(Dataset items)
[START]
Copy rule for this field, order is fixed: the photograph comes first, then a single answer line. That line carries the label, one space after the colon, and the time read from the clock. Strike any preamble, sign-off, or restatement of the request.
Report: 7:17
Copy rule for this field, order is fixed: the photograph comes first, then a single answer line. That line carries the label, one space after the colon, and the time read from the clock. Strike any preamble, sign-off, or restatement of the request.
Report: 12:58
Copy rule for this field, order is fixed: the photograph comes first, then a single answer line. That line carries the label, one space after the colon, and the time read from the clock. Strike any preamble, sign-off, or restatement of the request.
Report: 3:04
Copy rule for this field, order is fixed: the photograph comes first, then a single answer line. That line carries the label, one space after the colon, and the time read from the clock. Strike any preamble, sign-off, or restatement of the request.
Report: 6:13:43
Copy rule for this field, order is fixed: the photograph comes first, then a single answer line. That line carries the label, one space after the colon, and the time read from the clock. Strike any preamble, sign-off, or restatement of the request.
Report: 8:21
[END]
[START]
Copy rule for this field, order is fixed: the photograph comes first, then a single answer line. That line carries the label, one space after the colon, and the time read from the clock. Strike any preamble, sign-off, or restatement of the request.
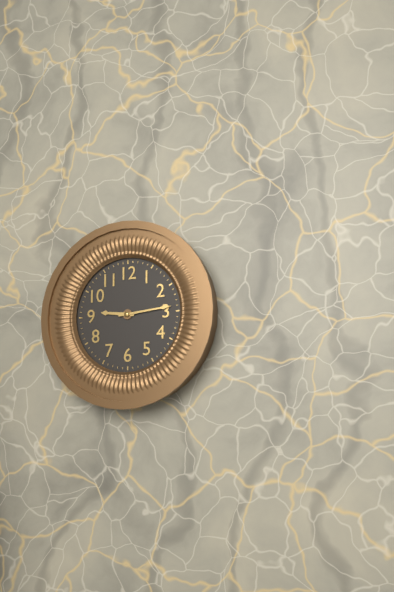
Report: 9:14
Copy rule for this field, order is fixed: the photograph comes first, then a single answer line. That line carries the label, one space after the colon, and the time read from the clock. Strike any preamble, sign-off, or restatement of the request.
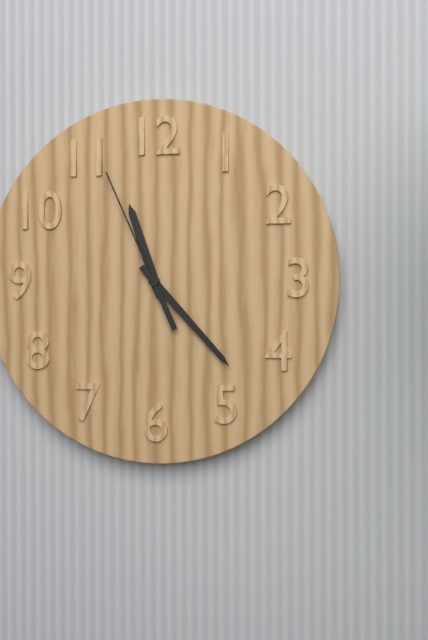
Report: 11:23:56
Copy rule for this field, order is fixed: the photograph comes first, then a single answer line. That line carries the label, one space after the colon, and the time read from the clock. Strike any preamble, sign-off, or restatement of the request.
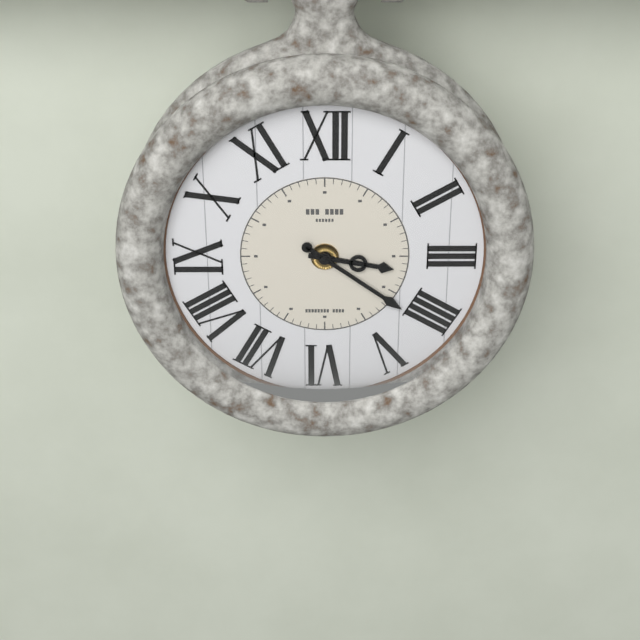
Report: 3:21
[END]
[START]
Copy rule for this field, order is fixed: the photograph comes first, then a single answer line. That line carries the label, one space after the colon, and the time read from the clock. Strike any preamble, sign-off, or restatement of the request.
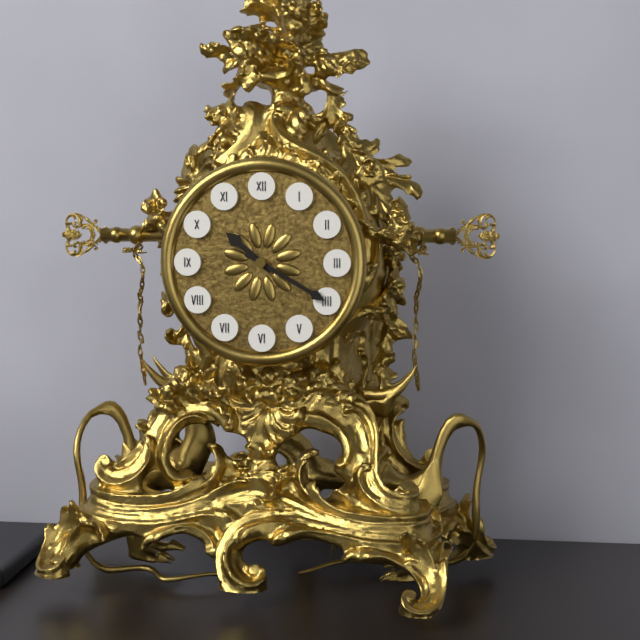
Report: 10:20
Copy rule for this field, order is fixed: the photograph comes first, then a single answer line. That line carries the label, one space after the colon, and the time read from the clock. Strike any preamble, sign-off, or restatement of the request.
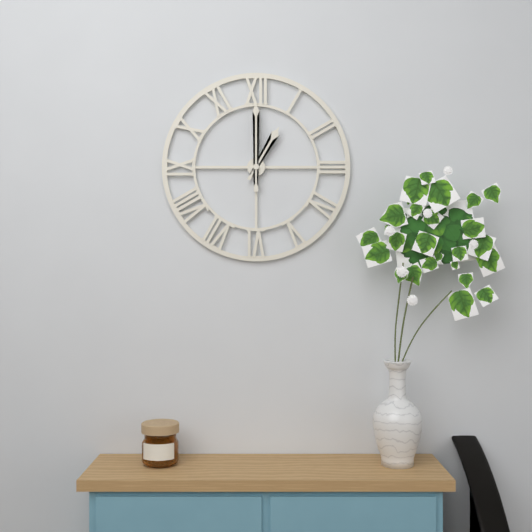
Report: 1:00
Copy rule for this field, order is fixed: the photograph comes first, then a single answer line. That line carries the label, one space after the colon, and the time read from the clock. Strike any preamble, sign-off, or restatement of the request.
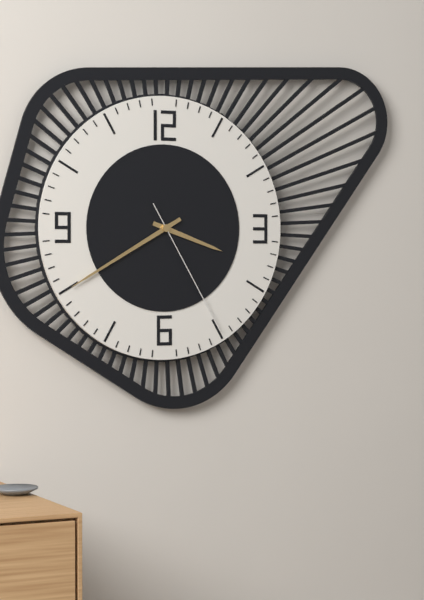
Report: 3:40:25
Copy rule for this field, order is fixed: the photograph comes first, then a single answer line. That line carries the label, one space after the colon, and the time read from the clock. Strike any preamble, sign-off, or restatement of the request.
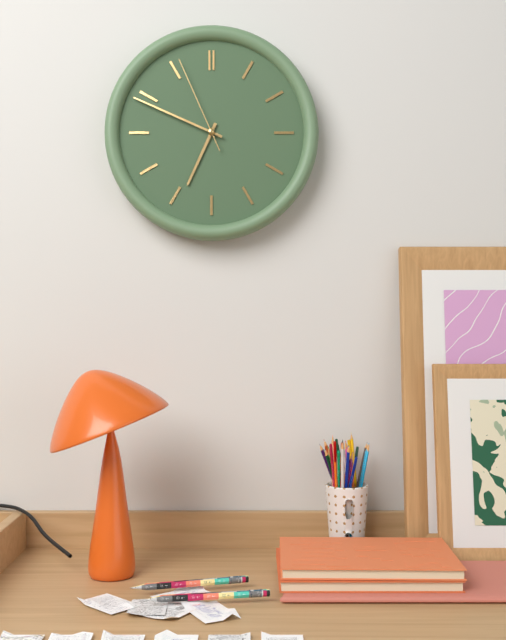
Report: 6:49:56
[END]
Short task.
Identify every line above that contains the word "Report", and copy each of those lines in full.

Exercise response.
Report: 7:17
Report: 12:58
Report: 3:04
Report: 6:13:43
Report: 8:21
Report: 9:14
Report: 11:23:56
Report: 3:21
Report: 10:20
Report: 1:00
Report: 3:40:25
Report: 6:49:56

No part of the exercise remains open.